» YOUR ASSIGNMENT
Which lines of the data contain the string "down"? Copy every one.

» INPUT RECORDS
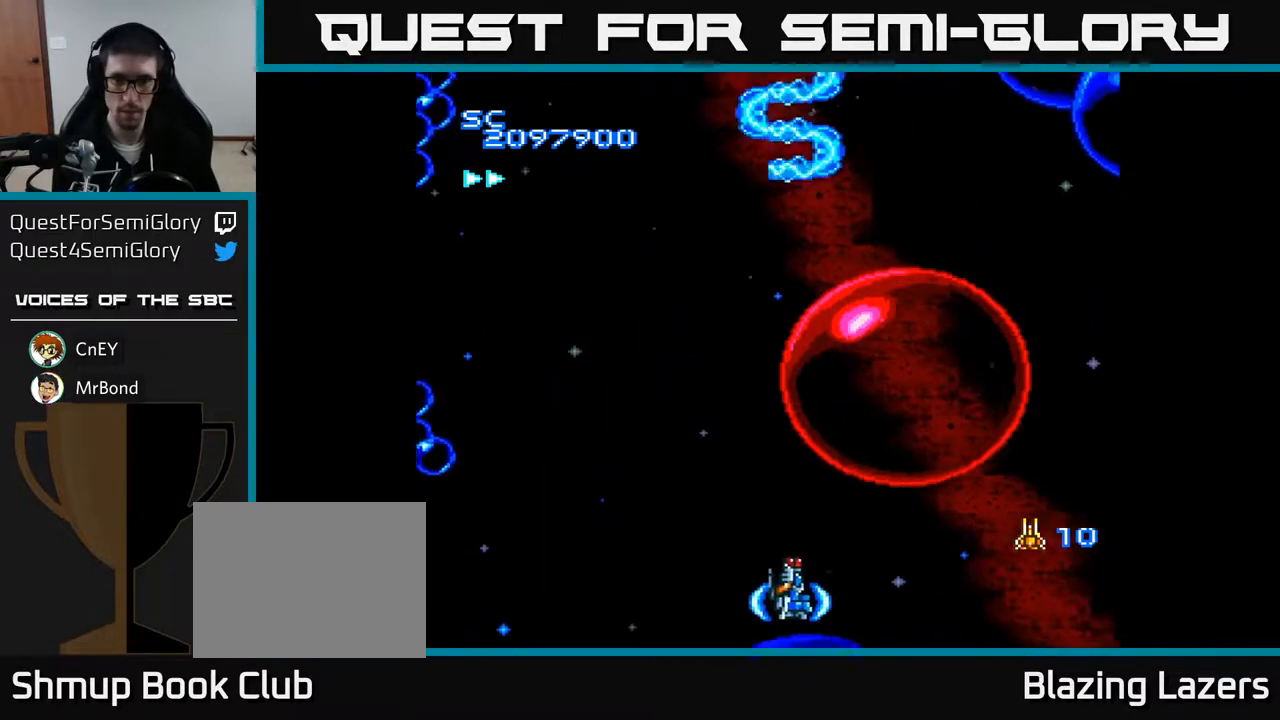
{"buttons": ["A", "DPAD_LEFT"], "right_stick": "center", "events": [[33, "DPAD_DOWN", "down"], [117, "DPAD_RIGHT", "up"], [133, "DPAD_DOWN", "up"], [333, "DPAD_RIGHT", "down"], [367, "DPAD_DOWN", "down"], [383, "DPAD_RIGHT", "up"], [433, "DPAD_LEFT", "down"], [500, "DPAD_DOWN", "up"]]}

==

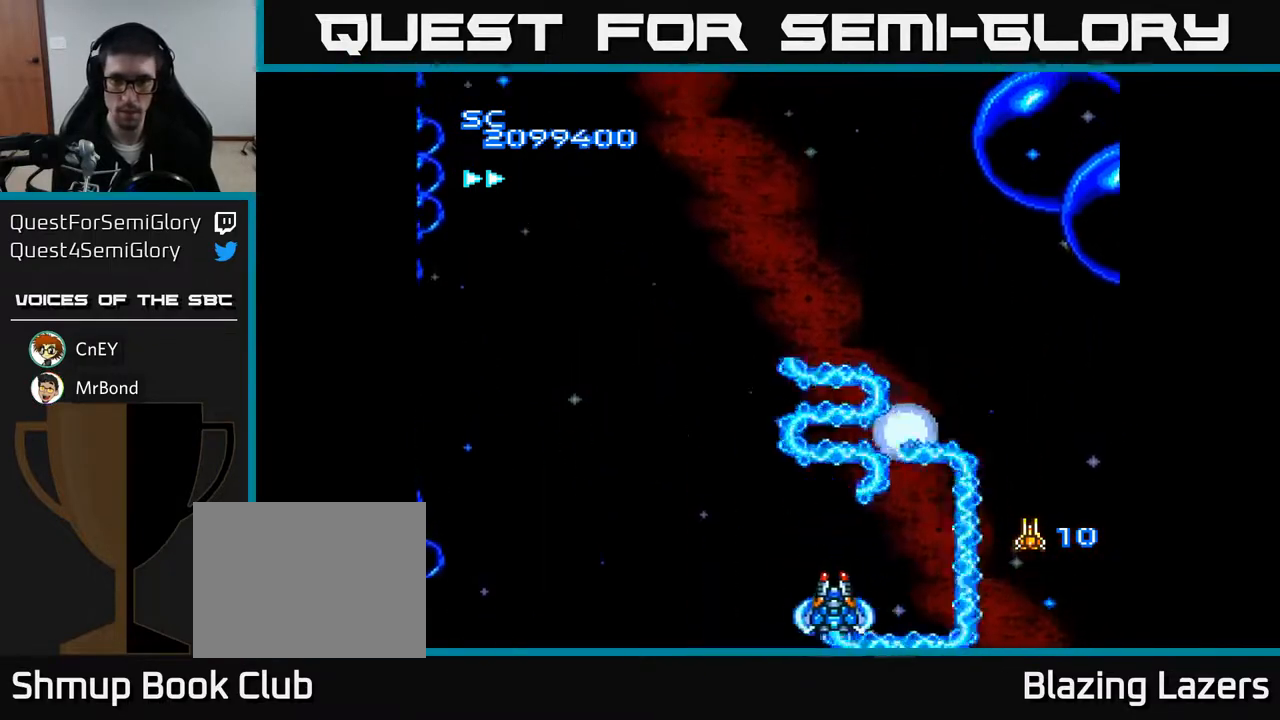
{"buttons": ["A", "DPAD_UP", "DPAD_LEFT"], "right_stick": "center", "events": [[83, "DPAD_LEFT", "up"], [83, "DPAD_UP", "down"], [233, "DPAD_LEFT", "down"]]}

---

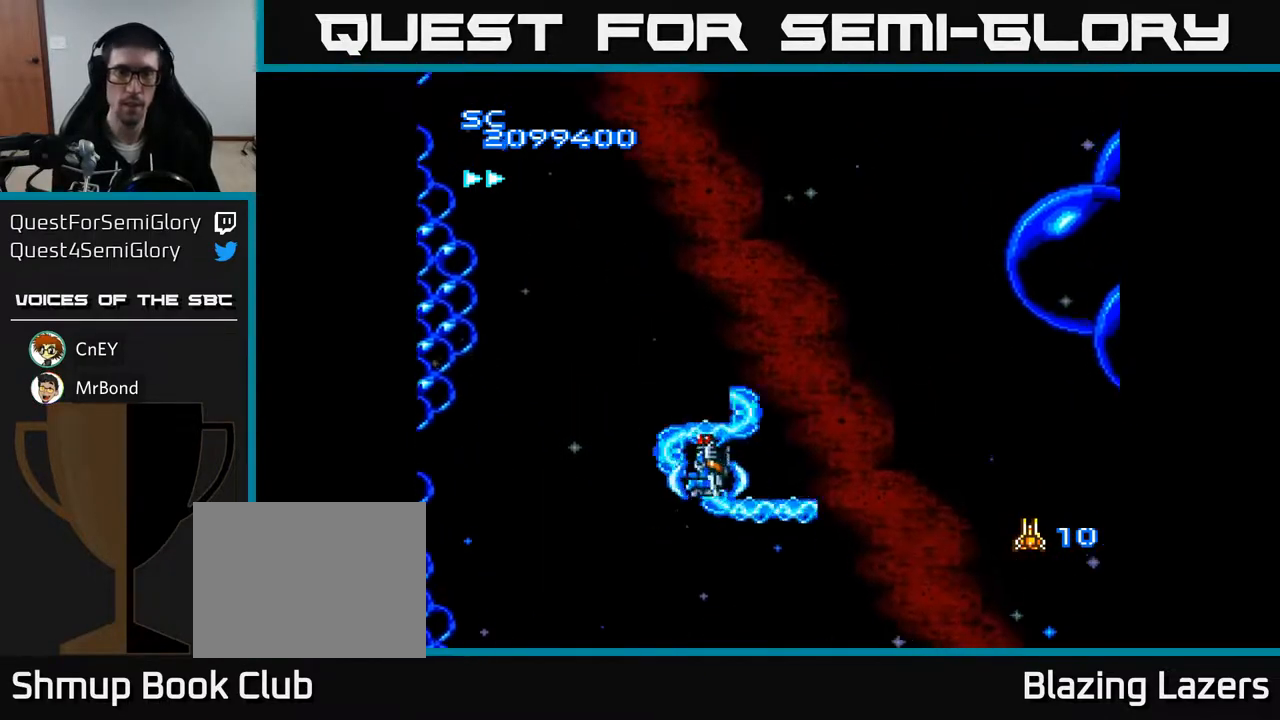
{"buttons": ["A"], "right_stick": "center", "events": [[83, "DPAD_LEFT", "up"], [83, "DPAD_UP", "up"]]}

» RESULT OF THE EXERCISE
{"buttons": ["A", "DPAD_LEFT"], "right_stick": "center", "events": [[33, "DPAD_DOWN", "down"], [117, "DPAD_RIGHT", "up"], [133, "DPAD_DOWN", "up"], [333, "DPAD_RIGHT", "down"], [367, "DPAD_DOWN", "down"], [383, "DPAD_RIGHT", "up"], [433, "DPAD_LEFT", "down"], [500, "DPAD_DOWN", "up"]]}
{"buttons": ["A", "DPAD_UP", "DPAD_LEFT"], "right_stick": "center", "events": [[83, "DPAD_LEFT", "up"], [83, "DPAD_UP", "down"], [233, "DPAD_LEFT", "down"]]}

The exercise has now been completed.